There is little doubt that we have too much waste and nowhere to put it. Whilst increasing pressure is being put on the general public to play their part in helping to protect the future it is investors who are putting their money where their mouth is. Increasing amounts of money is being invested into waste management to help fund the invention that could save the world. So here are the latest innovations that could well be tackling the very threatening (if slightly unglamorous) problem of waste management in the near future:
Enhanced Landfill mining
Enhanced Landfill mining could well alter the current state of waste affairs, having been piloted at a landfill site in Belgium it has shown promising results. The REMO landfill site holds 16 million tonnes of waste. It has been suggested 45% of this could be recycled with the remaining portion being used as a source of fuel. The idea behind this innovation is relatively simple: landfills would be re-opened with waste mined and fed to a material recuperation process. A decision tool has been created which sorts the wheat the chaff, or namely the material that can be recycled and that should be put towards energy. Not only would this help reduce recycling, but would allow for us to go back in time and salvage material that has been previously dumped.
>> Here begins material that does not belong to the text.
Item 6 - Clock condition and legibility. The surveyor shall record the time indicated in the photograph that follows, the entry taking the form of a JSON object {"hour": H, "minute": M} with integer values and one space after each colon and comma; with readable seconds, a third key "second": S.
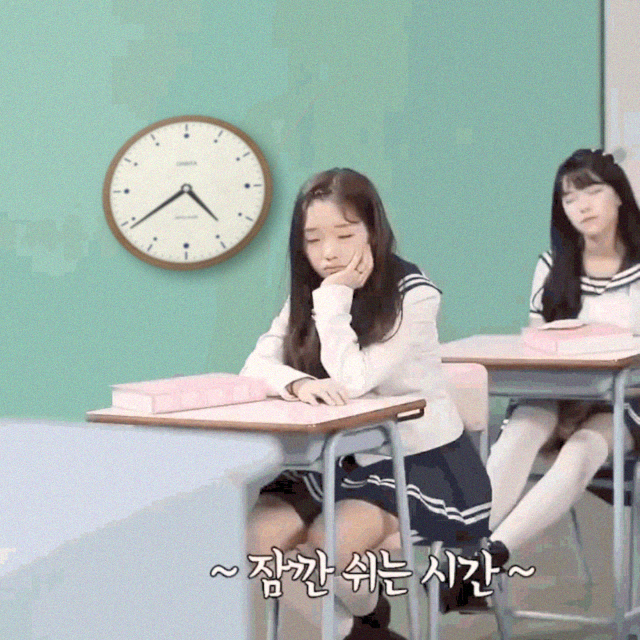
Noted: {"hour": 4, "minute": 39}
The powering agriculture competition takes place annually and supports new projects that are designed to ease the energy strain on the farming industry, particularly in developing countries. Recent years have seen some phenomenal inventions that could have a serious impact on the amount of waste we produce. Award winning innovates have included India’s Promethean Power Systems, which use solar energy to cool milk as well as a cooling system that is powered by cow waste. The impact of this could be pretty powerful – especially as an increasing global population is making food growth an extremely pressing concern.
Anaerobic digestion is according to Waste Management world, “the most innovative and useful technologies by our industry in recent years.” Essentially it breaks down bio-waste, and then as if this wasn’t enough, it then converts this into energy. It will not only help reduce the current level of waste, but also find a helpful way for it to contribute to society. It’s frankly a really fantastic innovation and at Brantlegh waste we cannot stress how impassioned the general public should be about this latest innovation.
Zero emission cars
We are told over and over again that our cars are bad for the environment, our waistline and society in general. However, given the alternatives which can involve being stuck on a rather cramped metro crawling through Manchester or the even less attractive bus route it is unsurprising that most people choose to remain loyal to their automobile and drive. For convenience, expediency, and really because it is just a basic human right. However, driving could well become a far cleaner mode of transport as zero emission cars are slowly being developed to tackle this ongoing problem. If for no other reason than government policy is being shaped around that sentiment. Our own British government has confirmed that by 2050 all cars must be zero emission vehicles.